Signs that Sydney and Melbourne housing markets slowing: RBA Governor

Signs that Sydney and Melbourne housing markets slowing: RBA Governor
Staff ReporterDecember 7, 2020

RBA Governor Philip Lowe says that there are some signs of a slowing in the housing markets in Sydney and Melbourne, although these signs are not yet definitive.

In a speech today to the House of Representatives Standing Committee on Economics, Governor Lowe said the central bank was closely watching the housing market. 

“Conditions continue to vary significantly across the country. The Melbourne and Sydney markets have been much stronger than elsewhere. There are some signs of slowing in these two markets, although these signs are not yet definitive,” he said. 

“In some markets, a large increase in the supply of new dwellings is expected over the next year as new buildings are completed. This increase in supply is expected to have an effect on prices.”

He highlighted regulatory measures by the Australian Prudential Regulation Authority and the RBA’s focus on containing financial risks. 

“Our assessment is that the various supervisory measures – including a focus on lending standards and placing limits on investor and interest-only lending – will work to strengthen household balance sheets over time. Financial institutions have adjusted to the new requirements and these requirements are contributing to the resilience of the system as a whole.”

 

The prudential regulators steps to restrict bank lending for interest-only loans was in response to heightened risks from the hot property market and to ensure that banks maintain adequate capital.
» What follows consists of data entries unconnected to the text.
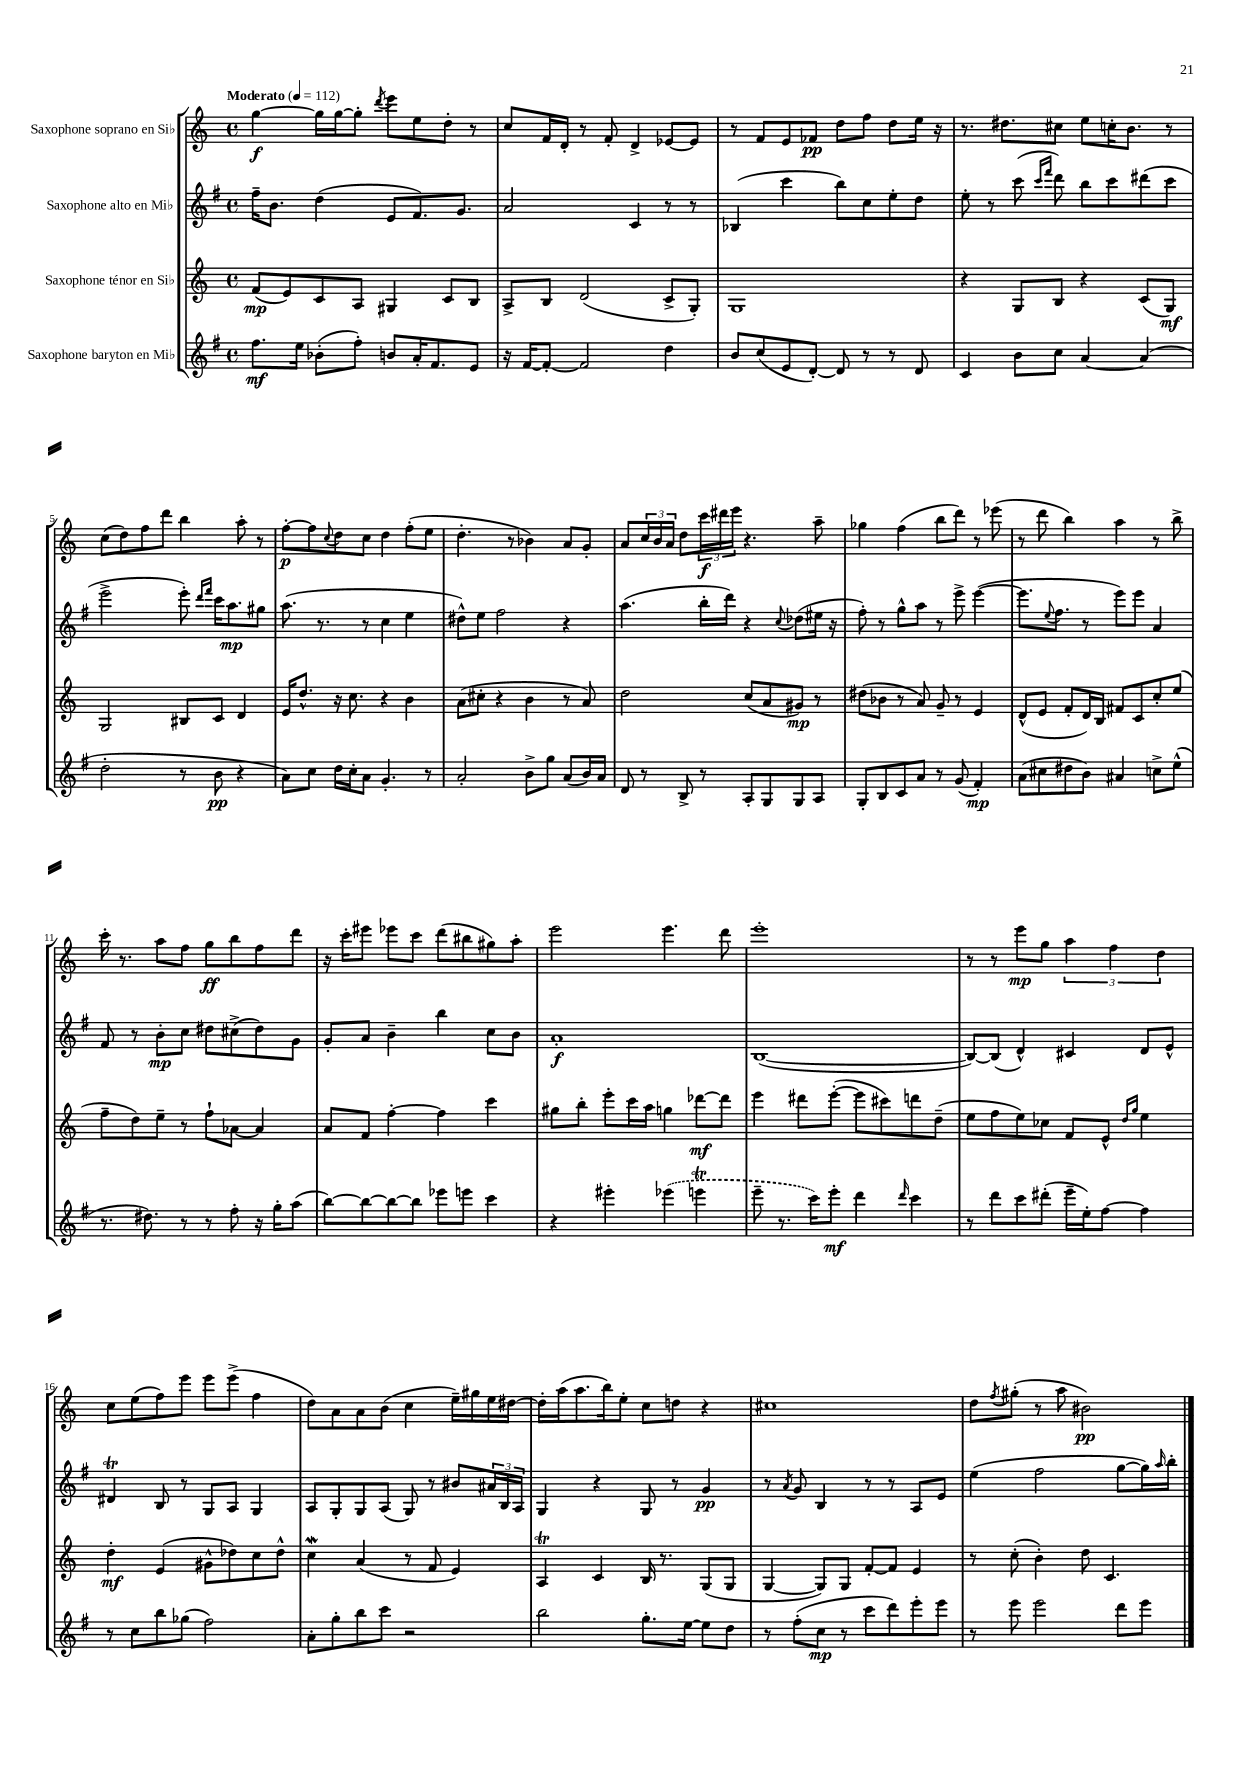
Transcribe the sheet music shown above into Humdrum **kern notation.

**kern	**kern	**kern	**kern
*staff4	*staff3	*staff2	*staff1
*clefG2	*clefG2	*clefG2	*clefG2
*k[f#]	*k[]	*k[f#]	*k[]
*M4/4	*M4/4	*M4/4	*M4/4
*met(c)	*met(c)	*met(c)	*met(c)
*MM112	*MM112	*MM112	*MM112
8.ff#\L	(8f/L	16ff#~\LK	[4gg\
.	.	8.b\J	.
.	8e/)	.	.
16ee\Jk	.	.	.
(8b-'\L	8c/	(4dd\	16gg\]LL
.	.	.	[16gg\J
8ff#'\J)	8A/J	.	8gg'\]J
.	.	.	8qddd/
8b/L	4G#/	8e/L	8eee\L
16a'/K	.	8.f#/)	8ee\
8.f#/	.	.	.
.	8c/L	.	8dd'\J
.	.	8.g/J	.
8e/J	8B/J	.	8r
=	=	=	=
16r	8A^/L	2a/	8cc/L
[16f#/LK	.	.	.
8f#'/_J	8B/J	.	16f/L
.	.	.	16d'/JJ
2f#/]	(2d/	.	8r
.	.	.	8f'/
.	.	4c/	4d^/
4dd\	8c^/L	8r	[8e-/L
.	8G'/J)	8r	8e-/]J
=	=	=	=
8b/L	1G	(4B-/	8r
(8cc/	.	.	8f/L
8e/	.	4ccc\	8e/
[8d'/J)	.	.	8f-/J
8d/]	.	8bb\L)	8dd\L
8r	.	8cc\	8ff\J
8r	.	8ee'\	8dd\L
8d/	.	8dd\J	16ee\Jk
.	.	.	16r
=	=	=	=
4c/	4r	8ee'\	8.r
.	.	8r	.
.	.	.	8.dd#\L
8b\L	8G/L	(8ccc\	.
.	.	16qqccc/LL	.
.	.	16qqfff#/JJ	.
8cc\J	8B/J	8ddd\)	8cc#\J
[4a/	4r	8bb\L	8ee\L
.	.	8ccc\	16cc'\K
.	.	.	8.b\J
(4a/]	(8c/L	(8ddd#\	.
.	8G/J)	8ccc\J	8r
=	=	=	=
2dd'\	2G/	2eee^\	(8cc\L
.	.	.	8dd\)
.	.	.	8ff\
.	.	.	8ddd\J
8r	8B#/L	8eee'\)	4bb\
.	.	16qqddd/LL	.
.	.	16qqfff#/JJ	.
8b\	8c/J	16ccc\LK	.
.	.	8.aa\	.
4r	4d/	.	8aa'\
.	.	8gg#\J	8r
=	=	=	=
8a\L)	16e/LK	(8.aa\	[8ff'\L
.	8.dd^^/J	.	.
8cc\J	.	.	8ff\]
.	.	8.r	.
.	.	.	8qqcc/
16dd\LL	16r	.	8dd\
16cc'\J	8.cc\	.	.
8a\J	.	8r	8cc\J
4.g'/	4r	4cc\	4dd\
.	4b\	4ee\	(8ff'\L
8r	.	.	8ee\J
=	=	=	=
2a'/	(8a\L	8dd#^^\L)	4.dd'\
.	8cc#'\J	8ee\J	.
.	4r	2ff#\	.
.	.	.	8r
8b^\L	4b\	.	4b-\)
8gg\J	.	.	.
(8a/L	8r	4r	8a/L
16b/L)	8a/)	.	8g'/J
16a/JJ	.	.	.
=	=	=	=
8d/	2dd\	(4.aa\	8a/L
8r	.	.	24cc/L
.	.	.	24b/
.	.	.	24a/JJ
8B^/	.	.	8dd\L
8r	.	16bb'\LL	24ccc\L
.	.	.	24ddd#\
.	.	16ddd\JJ)	.
.	.	.	24eee\JJ
8A'/L	(8cc/L	4r	4.r
8G/	8a/	.	.
.	.	8qqcc/	.
8G/	8g#/J)	(8dd-\L	.
8A/J	8r	16ee#\Jk	8aa~\
.	.	16r	.
=	=	=	=
8G'/L	(8dd#\L	8ff#'\)	4gg-\
8B/	8b-\J	8r	.
8c/	8r	8gg^^\L	(4ff\
8a/J	8a/)	8aa\J	.
8r	8g~/	8r	8bb\L
(8g/	8r	8eee^\	8ddd\J)
4f#'/)	4e/	([4eee\	8r
.	.	.	(8eee-\
=	=	=	=
(8a\L	(8d^^/L	8.eee\]L	8r
8cc#\	8e/J	.	8ddd\
.	.	8qqee/	.
.	.	8.ff#\J	.
8dd#\	8f'/L	.	4bb\)
8b\J)	16d/L)	8r	.
.	16B/JJ	.	.
4a#/	8f#/L	8eee\L)	4aa\
.	8c/	8eee\J	.
8cc^\L	8cc'/	4a/	8r
(8ee^^\J	(8ee/J	.	8bb^\
=	=	=	=
8.r	8ff~\L	8f#/	16ccc'\
.	.	.	8.r
.	8dd\)	8r	.
8.dd#\)	.	.	.
.	8ee~\J	8b'\L	8aa\L
8r	8r	8cc\J	8ff\J
8r	8ff`\L	8dd#\L	8gg\L
8ff#'\	[8a-\J	(8cc#^\	8bb\
16r	4a-/]	8dd#\)	8ff\
16gg'\LK	.	.	.
(8aa\J	.	8g\J	8ddd\J
=	=	=	=
[8bb\L)	8a/L	8g'/L	16r
.	.	.	16ccc'\LK
8bb\_	8f/J	8a/J	8eee#\J
8bb\_	[4ff'\	4b~\	8eee-\L
8bb\]J	.	.	8ccc\J
8eee-\L	4ff\]	4bb\	(8ddd\L
8eee\J	.	.	8bb#\
4ccc\	4ccc\	8cc\L	8gg#\)
.	.	8b\J	8aa'\J
=	=	=	=
4r	8gg#\L	1a'	2eee\
.	8bb'\J	.	.
4eee#'\	8eee'\L	.	.
.	16ccc\L	.	.
.	16aa\JJ	.	.
(4eee-\	4gg\	.	4.eee\
4eee\	[8ddd-\L	.	.
.	8ddd-\]J	.	8ddd\
=	=	=	=
8eee~\	4eee\	([1B	1eee'
8.r	.	.	.
.	8ddd#\L	.	.
16ccc\LK)	.	.	.
8eee'\J	([8eee'\J	.	.
4ddd\	8eee\]L	.	.
.	8ccc#\)	.	.
16qqddd/	.	.	.
4ccc\	8ddd\	.	.
.	(8dd~\J	.	.
=	=	=	=
8r	8ee\L	8B/_L)	8r
8ddd\L	8ff\	(8B/]J	8r
8ccc\	8ee\)	4d^^/)	8eee\L
(8ddd#'\J	8cc-\J	.	8gg\J
16eee~\LL	8f/L	4c#/	6aa\
16ee'\J)	.	.	.
[8ff#\J	8e^^/J	.	.
.	.	.	6ff\
.	16qqdd/LL	.	.
.	16qqgg/JJ	.	.
4ff#\]	4ee\	8d/L	.
.	.	.	6dd\
.	.	8e^^/J	.
=	=	=	=
8r	4dd'\	4d#/	8cc\L
8cc\L	.	.	(8ee\
8bb\	(4e/	8B/	8ff\)
(8gg-\J	.	8r	8eee\J
2ff#\)	8g#^^\L	8G/L	8eee\L
.	8dd-\)	8A/J	(8eee^\J
.	8cc\	4G/	4ff\
.	8dd-^^\J	.	.
=	=	=	=
8a'\L	4cc\	8A/L	8dd\L)
8gg'\	.	8G'/	8a\
8bb\	(4a/	8G/	8a\
8ccc\J	.	(8A/J	(8b\J
2r	8r	8G/)	4cc\
.	8f/	8r	.
.	4e/)	8b#/L	16ee~\LL)
.	.	.	16gg#\
.	.	24a#/L	16ee\
.	.	24B/	.
.	.	.	[16dd#\JJ
.	.	24A/JJ	.
=	=	=	=
2bb\	4A/	4G/	16dd#'\]LL
.	.	.	(16aa\J
.	.	.	8.aa\
.	4c/	4r	.
.	.	.	16bb\k)
.	.	.	8ee'\J
8.gg'\L	16B/	8G/	8cc\L
.	8.r	.	.
.	.	8r	8dd\J
[16ee\Jk	.	.	.
8ee\]L	(8G/L	4g/	4r
8dd\J	8G/J	.	.
=	=	=	=
8r	[4G/	8r	1cc#
.	.	8qa/	.
(8ff#'\L	.	8g/	.
8cc\J	8G/]L)	4B/	.
8r	8G/J	.	.
8ccc\L	[8f'/L	8r	.
8ddd\)	8f/]J	8r	.
8eee'\	4e/	8A/L	.
8eee\J	.	8e/J	.
=	=	=	=
8r	8r	(4ee\	8dd\L
.	.	.	8qff/
8eee\	(8cc'\	.	(8gg#'\J
2eee\	4b'\)	2ff#\	8r
.	.	.	8aa\
.	8dd\	.	2b#\)
.	4.c/	.	.
8ddd\L	.	[8gg\L	.
8eee\J	.	16gg\]L)	.
.	.	16qqaa/	.
.	.	16bb'\JJ	.
==	==	==	==
*-	*-	*-	*-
Banks have raised interest rates for investment lending and also interest-only loans, while offering incentives to owner occupiers and encouraging principal and interest-only loans.

Lowe noted the increase in spending on public infrastructure, particularly transport, which is having some positive spin-offs elsewhere in the economy. 

But the bank was still concerned about household debt levels. 

“In my view, the underlying drivers of the slower wage growth in Australia are much the same as we are seeing overseas.

"At the same time, the household sector is also dealing with higher levels of debt relative to income.

"Higher electricity prices are also affecting household budgets.

"This all means that consumer spending behaviour is something we continue to watch carefully.”